AN IRATE father who withdrew his young son from school after discovering that he was reciting prayers is considering further action against the school for "not sticking to its agreement".
Martijn Leenheer said he was "shocked" to accidentally discover five-year-old Finn had been reciting prayers several times a day at Drumlease Primary School in Dromahair, Co Leitrim, despite the fact that his parents had opted out of Catholic religious instruction for their child.
Finn now attends the Educate Together school in Sligo. But his father, who has outlined his case to the Irish Human Rights Commission, is considering taking his complaint to the Equality Authority or the Ombudsman for Children.
"I feel the school didn't respond to my concerns and they are still not responding to me.
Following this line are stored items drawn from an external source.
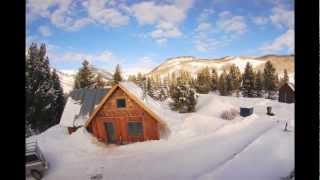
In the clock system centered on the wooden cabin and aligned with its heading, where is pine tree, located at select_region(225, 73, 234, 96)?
The pine tree is roughly at 9 o'clock from the wooden cabin.

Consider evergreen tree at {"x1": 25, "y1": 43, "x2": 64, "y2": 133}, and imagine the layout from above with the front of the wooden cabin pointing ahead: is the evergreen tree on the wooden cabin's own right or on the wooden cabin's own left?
on the wooden cabin's own right

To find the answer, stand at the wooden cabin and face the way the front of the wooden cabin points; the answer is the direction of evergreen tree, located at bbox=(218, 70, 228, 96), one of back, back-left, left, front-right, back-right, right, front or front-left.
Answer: left

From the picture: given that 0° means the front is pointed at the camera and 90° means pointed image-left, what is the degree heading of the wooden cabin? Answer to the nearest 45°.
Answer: approximately 0°

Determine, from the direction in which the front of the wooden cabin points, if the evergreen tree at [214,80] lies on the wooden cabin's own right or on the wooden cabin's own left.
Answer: on the wooden cabin's own left

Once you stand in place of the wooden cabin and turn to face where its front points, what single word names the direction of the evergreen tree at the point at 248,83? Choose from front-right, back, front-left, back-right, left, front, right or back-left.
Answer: left

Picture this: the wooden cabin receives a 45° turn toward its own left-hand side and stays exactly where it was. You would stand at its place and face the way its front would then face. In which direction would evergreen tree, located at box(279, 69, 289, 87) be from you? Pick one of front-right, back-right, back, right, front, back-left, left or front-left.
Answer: front-left
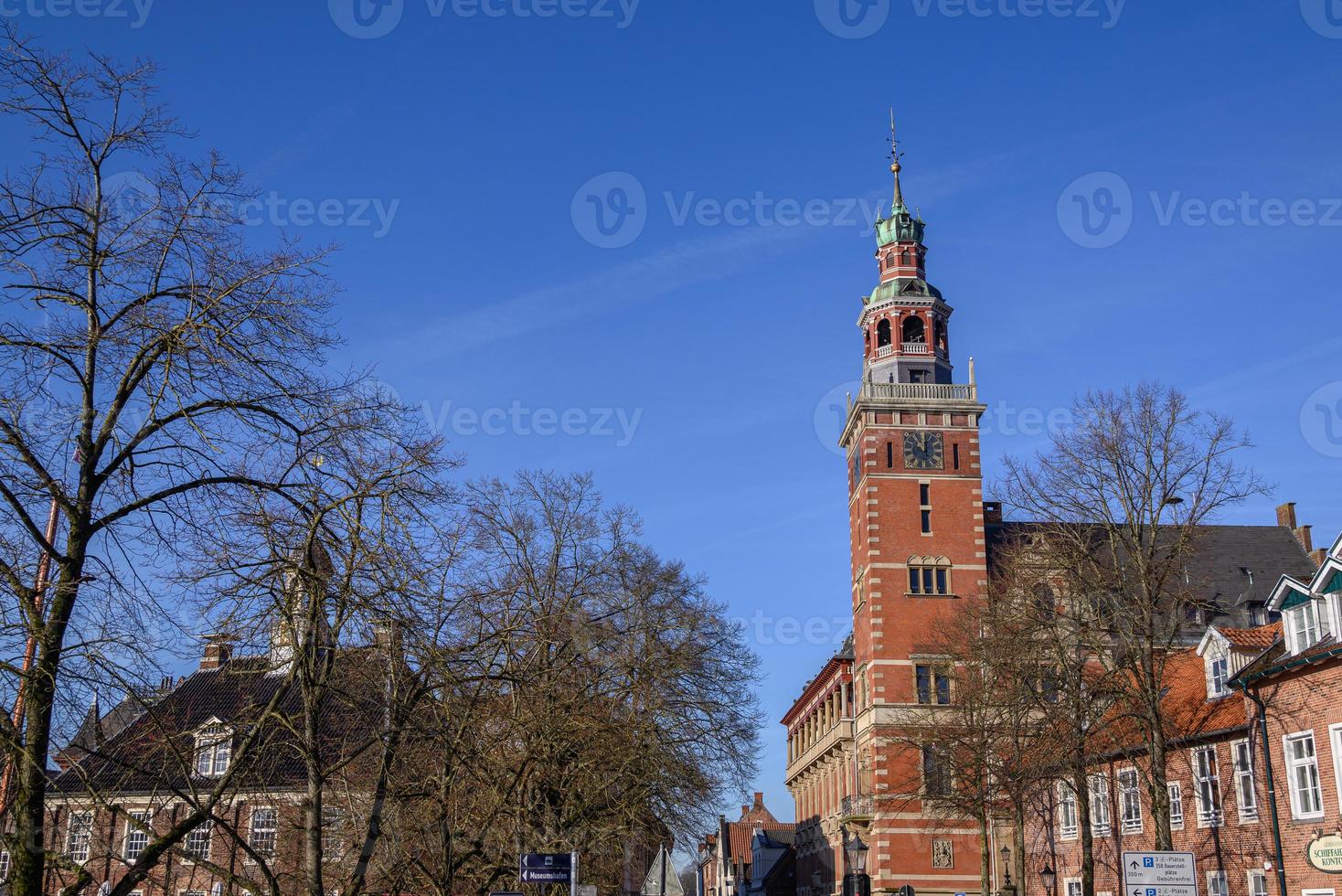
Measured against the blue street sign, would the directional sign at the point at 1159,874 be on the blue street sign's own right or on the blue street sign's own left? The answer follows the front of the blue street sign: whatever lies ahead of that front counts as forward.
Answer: on the blue street sign's own left

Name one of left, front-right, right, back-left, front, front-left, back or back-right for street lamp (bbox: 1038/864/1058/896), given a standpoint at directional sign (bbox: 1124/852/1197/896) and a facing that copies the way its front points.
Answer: back

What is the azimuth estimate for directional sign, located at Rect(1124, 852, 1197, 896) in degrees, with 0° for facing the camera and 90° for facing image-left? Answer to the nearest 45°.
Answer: approximately 0°

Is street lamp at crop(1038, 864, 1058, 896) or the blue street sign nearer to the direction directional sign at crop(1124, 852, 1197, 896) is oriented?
the blue street sign

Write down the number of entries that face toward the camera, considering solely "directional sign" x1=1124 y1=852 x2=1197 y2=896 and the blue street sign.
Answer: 2

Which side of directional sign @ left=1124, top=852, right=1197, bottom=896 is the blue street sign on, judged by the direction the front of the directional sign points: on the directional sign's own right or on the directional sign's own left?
on the directional sign's own right
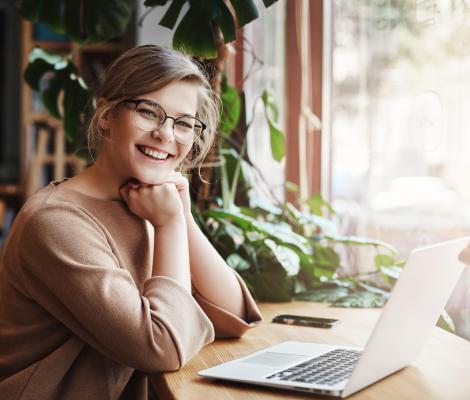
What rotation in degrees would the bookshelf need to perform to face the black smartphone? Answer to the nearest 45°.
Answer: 0° — it already faces it

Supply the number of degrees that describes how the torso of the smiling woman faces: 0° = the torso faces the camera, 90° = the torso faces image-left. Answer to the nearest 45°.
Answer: approximately 315°

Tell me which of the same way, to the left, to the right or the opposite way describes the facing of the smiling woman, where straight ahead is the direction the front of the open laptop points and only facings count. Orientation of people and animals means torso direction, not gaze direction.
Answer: the opposite way

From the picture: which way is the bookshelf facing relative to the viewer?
toward the camera

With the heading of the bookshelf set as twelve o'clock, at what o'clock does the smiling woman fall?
The smiling woman is roughly at 12 o'clock from the bookshelf.
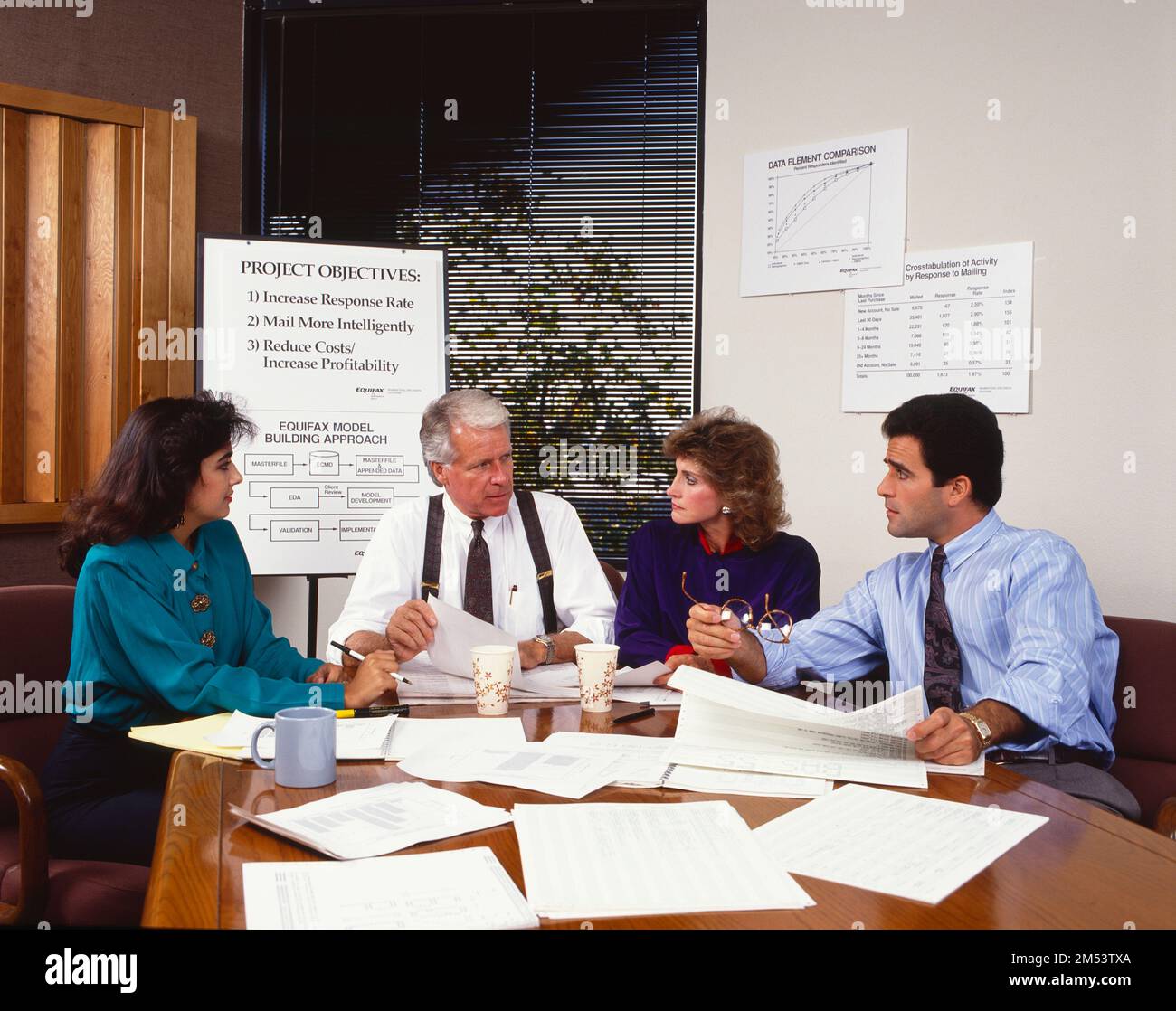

"My belief is that the school should be responsible for supervising children if they want to opt out because the way it stands at the moment, they ask me if I want to opt out, I say, 'yes' and basically nothing happens," he told the Irish Independent.
Dutch-born Mr Leenheer said he and his wife Amanda had been given a "very welcoming" enrolment package when Finn started in the school, close to their home, last September.
"It stated very clearly that they welcomed all religions and none. The school also asked a question, if I wanted my son taught in the Catholic faith.
"I answered 'no', so you can imagine my surprise when I heard my son reciting prayers," he added.
He revealed he had been given the option of going to the school to supervise his child when religious education and prayers were taking place, but pointed out that it wasn't feasible.
After making various "unsatisfactory" attempts to discuss his concerns with the school, he withdrew his child from the school at the end of the last term.
"I would like to see the school being held responsible to make sure that kids who opt out really opt out, and not what is happening now where they ask you the question and then do nothing," he said.
In a statement, school principal David O'Farrell said the school had a long-established tradition of "promoting equality and respecting diversity".
"The mission statement of the school makes it clear that a Catholic ethos is an integral part of the curriculum and day-to-day life of the school. This includes a short prayer at the start and the end of the day.
"The school clearly embraces and cherishes all children equally, irrespective of having religious beliefs or having none," the statement concluded.
Jane Donnelly, education policy officer with Atheist Ireland described the right to opt out in Irish schools as "impractical and illusory".
"In my view we are in breach of our international obligations. The opt-out clause must be practical and it must suit the wishes of parents, but our opt-out clause just sits there in the education act.
"There are no statutory guidelines with it, and it is not sufficient to guarantee the right to respect philosophical viewpoints such as Martijn's," she said.